* TASK DESCRIPTION *
Replace every "cohort" in the lines below with "group" and give the lines back otherwise unchanged, leaving out the pictures.

::: DATASET ENTRIES

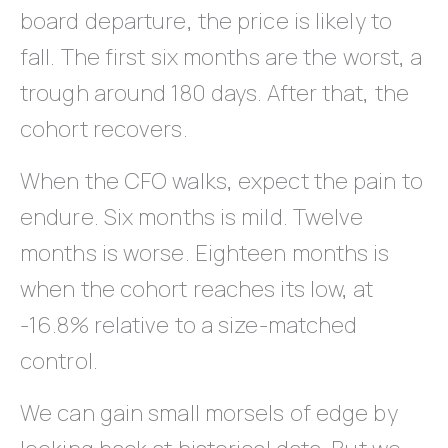
board departure, the price is likely to
fall. The first six months are the worst, a
trough around 180 days. After that, the
cohort recovers.
When the CFO walks, expect the pain to
endure. Six months is mild. Twelve
months is worse. Eighteen months is
when the cohort reaches its low, at
-16.8% relative to a size-matched
control.
We can gain small morsels of edge by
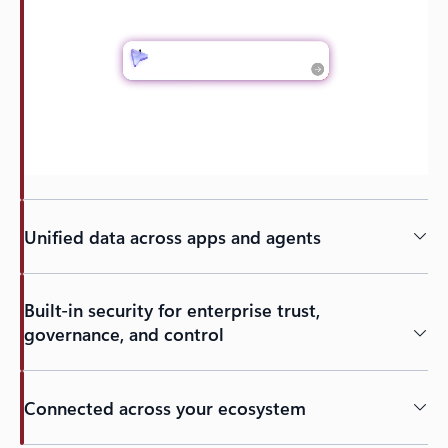
Unified data across apps and agents
Built-in security for enterprise trust,
governance, and control
Connected across your ecosystem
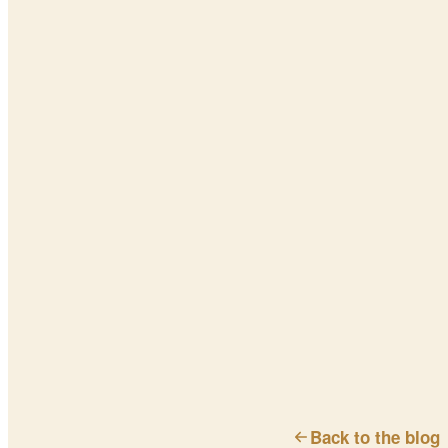
Back to the blog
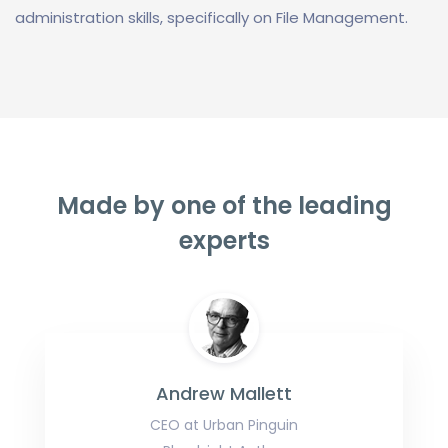
administration skills, specifically on File Management.
Made by one of the leading
experts
Andrew Mallett
CEO at Urban Pinguin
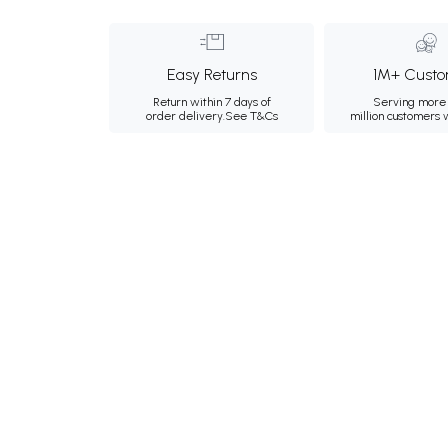
Easy Returns
1M+ Custo
Return within 7 days of
Serving more 
order delivery.
See T&Cs
million customers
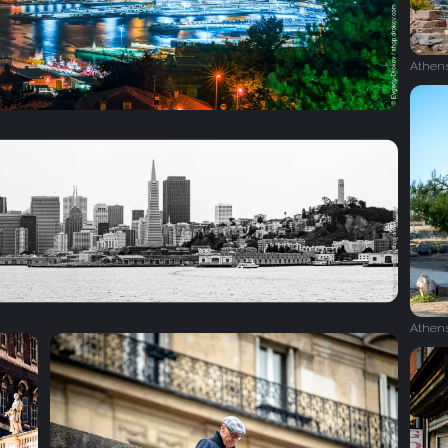
Athen
Athen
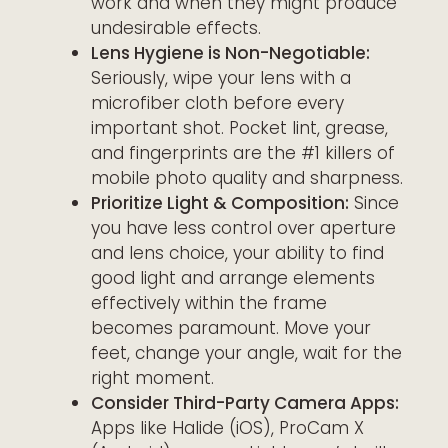
work and when they might produce
undesirable effects.
Lens Hygiene is Non-Negotiable:
Seriously, wipe your lens with a
microfiber cloth before every
important shot. Pocket lint, grease,
and fingerprints are the #1 killers of
mobile photo quality and sharpness.
Prioritize Light & Composition:
Since
you have less control over aperture
and lens choice, your ability to find
good light and arrange elements
effectively within the frame
becomes paramount. Move your
feet, change your angle, wait for the
right moment.
Consider Third-Party Camera Apps:
Apps like Halide (iOS), ProCam X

::::::

* SOLVED PROBLEM *
board departure, the price is likely to
fall. The first six months are the worst, a
trough around 180 days. After that, the
group recovers.
When the CFO walks, expect the pain to
endure. Six months is mild. Twelve
months is worse. Eighteen months is
when the group reaches its low, at
-16.8% relative to a size-matched
control.
We can gain small morsels of edge by
Unified data across apps and agents
Built-in security for enterprise trust,
governance, and control
Connected across your ecosystem
Back to the blog
administration skills, specifically on File Management.
Made by one of the leading
experts
Andrew Mallett
CEO at Urban Pinguin
Easy Returns
1M+ Custo
Return within 7 days of
Serving more 
order delivery.
See T&Cs
million customers
Athen
Athen
work and when they might produce
undesirable effects.
Lens Hygiene is Non-Negotiable:
Seriously, wipe your lens with a
microfiber cloth before every
important shot. Pocket lint, grease,
and fingerprints are the #1 killers of
mobile photo quality and sharpness.
Prioritize Light & Composition:
Since
you have less control over aperture
and lens choice, your ability to find
good light and arrange elements
effectively within the frame
becomes paramount. Move your
feet, change your angle, wait for the
right moment.
Consider Third-Party Camera Apps:
Apps like Halide (iOS), ProCam X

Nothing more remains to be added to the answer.